Payment:

Payment is acceptable by cash, check, or credit card. Please contact me if you have any questions about fees. Insurance is not accepted, but I could provide you with a monthly statement (called a Superbill), which you may then submit to your insurance carrier for reimbursement.

Cancellation Policy:

A weekly scheduled appointment is reserved for you, meaning you are responsible for holding to that appointment time. Cancellations require no less than 24 hours’ notice prior to your scheduled session time. If your appointment is not canceled within the required time period, you will be charged the full fee for your session. In the event of a medical emergency or an emergency involving a threat to your safety or the safety of others, please call 911 to request emergency assistance.
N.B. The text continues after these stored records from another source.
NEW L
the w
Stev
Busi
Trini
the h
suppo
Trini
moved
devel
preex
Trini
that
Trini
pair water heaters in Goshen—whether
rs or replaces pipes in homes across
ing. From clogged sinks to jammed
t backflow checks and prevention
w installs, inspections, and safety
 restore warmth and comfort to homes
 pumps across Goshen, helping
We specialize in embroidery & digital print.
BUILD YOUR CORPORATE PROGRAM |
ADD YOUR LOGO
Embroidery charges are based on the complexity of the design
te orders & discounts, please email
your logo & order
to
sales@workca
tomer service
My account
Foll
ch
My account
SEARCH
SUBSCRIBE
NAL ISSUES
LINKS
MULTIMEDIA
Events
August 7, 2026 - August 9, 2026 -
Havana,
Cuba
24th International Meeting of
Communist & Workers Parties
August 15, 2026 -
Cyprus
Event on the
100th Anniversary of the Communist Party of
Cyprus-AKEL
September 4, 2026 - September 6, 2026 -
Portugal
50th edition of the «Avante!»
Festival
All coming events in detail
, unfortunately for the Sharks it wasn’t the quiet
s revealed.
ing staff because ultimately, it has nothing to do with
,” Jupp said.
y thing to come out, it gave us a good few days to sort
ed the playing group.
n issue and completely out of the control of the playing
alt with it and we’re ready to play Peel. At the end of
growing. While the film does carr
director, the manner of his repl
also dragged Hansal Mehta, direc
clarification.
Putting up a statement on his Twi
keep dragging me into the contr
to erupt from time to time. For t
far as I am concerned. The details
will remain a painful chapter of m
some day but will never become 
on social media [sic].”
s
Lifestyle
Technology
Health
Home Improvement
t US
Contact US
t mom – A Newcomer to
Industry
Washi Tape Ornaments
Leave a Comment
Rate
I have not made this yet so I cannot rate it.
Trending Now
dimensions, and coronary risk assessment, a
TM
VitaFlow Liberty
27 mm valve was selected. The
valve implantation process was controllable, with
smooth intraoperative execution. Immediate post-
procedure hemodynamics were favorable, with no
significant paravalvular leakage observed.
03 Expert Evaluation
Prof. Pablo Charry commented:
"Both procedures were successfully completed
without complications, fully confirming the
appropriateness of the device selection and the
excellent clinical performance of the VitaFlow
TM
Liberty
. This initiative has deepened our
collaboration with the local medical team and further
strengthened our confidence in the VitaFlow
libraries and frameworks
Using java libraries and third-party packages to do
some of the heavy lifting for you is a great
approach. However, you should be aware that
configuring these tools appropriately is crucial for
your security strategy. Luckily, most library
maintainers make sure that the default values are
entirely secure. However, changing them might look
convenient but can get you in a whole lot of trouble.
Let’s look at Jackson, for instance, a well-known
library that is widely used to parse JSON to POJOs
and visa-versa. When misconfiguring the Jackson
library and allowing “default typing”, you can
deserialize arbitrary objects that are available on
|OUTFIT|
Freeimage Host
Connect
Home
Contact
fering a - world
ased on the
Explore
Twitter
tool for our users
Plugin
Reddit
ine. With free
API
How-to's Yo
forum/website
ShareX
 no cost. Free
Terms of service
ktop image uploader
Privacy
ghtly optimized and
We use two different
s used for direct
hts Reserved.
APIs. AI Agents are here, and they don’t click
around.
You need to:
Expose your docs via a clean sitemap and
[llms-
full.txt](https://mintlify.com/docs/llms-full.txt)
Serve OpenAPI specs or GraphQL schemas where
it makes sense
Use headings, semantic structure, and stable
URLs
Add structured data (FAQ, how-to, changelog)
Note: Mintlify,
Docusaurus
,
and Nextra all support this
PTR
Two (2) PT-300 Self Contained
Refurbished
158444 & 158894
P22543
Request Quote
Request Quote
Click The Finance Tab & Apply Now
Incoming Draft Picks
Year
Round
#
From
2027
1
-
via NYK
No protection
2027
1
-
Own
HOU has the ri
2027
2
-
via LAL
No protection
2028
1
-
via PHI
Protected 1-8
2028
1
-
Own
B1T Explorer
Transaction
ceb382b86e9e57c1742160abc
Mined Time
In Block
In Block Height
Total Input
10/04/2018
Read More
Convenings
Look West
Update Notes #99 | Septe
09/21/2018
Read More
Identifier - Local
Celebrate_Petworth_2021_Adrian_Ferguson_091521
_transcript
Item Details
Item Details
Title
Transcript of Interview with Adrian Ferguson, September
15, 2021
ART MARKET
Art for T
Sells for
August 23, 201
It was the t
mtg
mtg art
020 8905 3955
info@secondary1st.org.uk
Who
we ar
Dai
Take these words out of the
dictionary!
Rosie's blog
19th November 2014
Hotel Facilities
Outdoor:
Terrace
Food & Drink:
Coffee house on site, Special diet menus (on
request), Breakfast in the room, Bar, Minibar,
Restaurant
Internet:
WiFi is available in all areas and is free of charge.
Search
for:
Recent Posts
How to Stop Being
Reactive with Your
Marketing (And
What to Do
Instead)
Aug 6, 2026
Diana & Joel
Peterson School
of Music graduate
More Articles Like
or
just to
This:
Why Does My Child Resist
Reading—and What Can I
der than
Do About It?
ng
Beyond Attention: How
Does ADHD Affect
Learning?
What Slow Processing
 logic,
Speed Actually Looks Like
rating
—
For any scheduling issues, you may contact me by telephone or email. For all clinical questions or concerns, please contact me by telephone only. If I am not immediately available, please leave a voice message, and I will return your call as soon as possible.

Further, please be aware that in order to make progress, a commitment to attend and work on the issues that brought you into treatment is necessary.

Good Faith Estimate:

Under Section 2799B-6 of the Public Health Service Act, healthcare providers and healthcare facilities are required to inform individuals who are not enrolled in a plan or coverage or a Federal healthcare program or not seeking to file a claim with their plan or coverage both orally and in writing of their ability, upon request or at the time of scheduling health care items and services, to receive a “Good Faith Estimate” of expected charges.

You have the right to receive a “Good Faith Estimate” explaining how much your medical care will cost

Under the law, healthcare providers must give patients who don’t have insurance or are not using insurance an estimate of the bill for medical items and services.

You have the right to receive a Good Faith Estimate for the total expected cost of any non-emergency items or services. This includes related costs like medical tests, prescription drugs, equipment, and hospital fees.

Make sure your healthcare provider gives you a Good Faith Estimate in writing at least 1 business day before your medical service or item. You can also ask your health care provider, and any other provider you choose, for a Good Faith Estimate before you schedule an item or service.

If you receive a bill that is at least $400 more than your Good Faith Estimate, you can dispute the bill.